Is Telesecundaria successful?

The primary goal of Telesecundaria, and distance education in general, is to make education accessible to students in rural areas where conventional schools are unavailable. In this respect, Telesecundaria is successful because it attained its goal of reaching the more remote parts of the country.

Since its conception, the program has seen a steady increase in the number of schools that exclusively teach in the way of Telesecundaria. In the beginning there were only 304 schools, but in 1999 there were 14,101 schools built already. Enrollment has also increased steadily, rising from over 500,000 in 1993 to close to 900,000 by the end of 1999. It was estimated that enrollment peaked at more than a million students in 2004.

The percentage of students completing 9th grade is slightly higher in Telesecundaria schools than in conventional secondary schools, with 79.4% of students completing the grade in Telesecundaria schools compared to 78.8% in conventional schools.

Although research on the effectiveness of the program is at its infancy stage, early studies showed that though students in Telesecundaria start behind their cohort from conventional schools in terms of math and language skills, they completely catch up by the end of the school year, causing researchers to believe that the “value added” of learning in Telesecundaria is higher than in the regular schools. It is believed that the success of the program is related to the fact that the community is very involved and that teachers are closer to their students.

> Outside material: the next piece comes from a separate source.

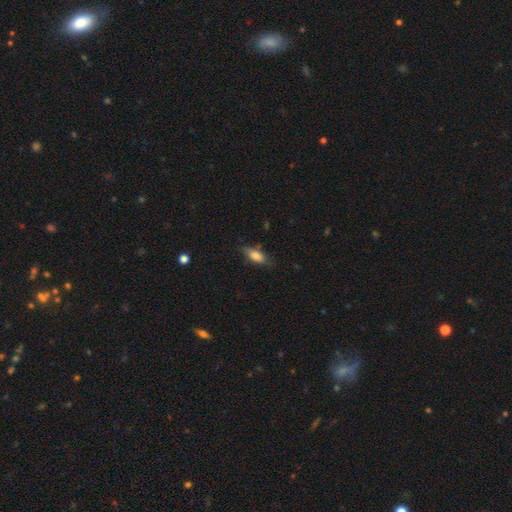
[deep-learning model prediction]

Many also believe that the highly structured format of the lessons help students retain the information and stay focused on the class. Teachers are more concise and straight to the point with their follow-up discussions because of their limited time, hence the students are led directly to the main concepts of the lesson. The text that is used in Telesecundaria schools is also directly related to their televised lessons, more so than the textbooks used in conventional schools, which means that students are learning more efficiently.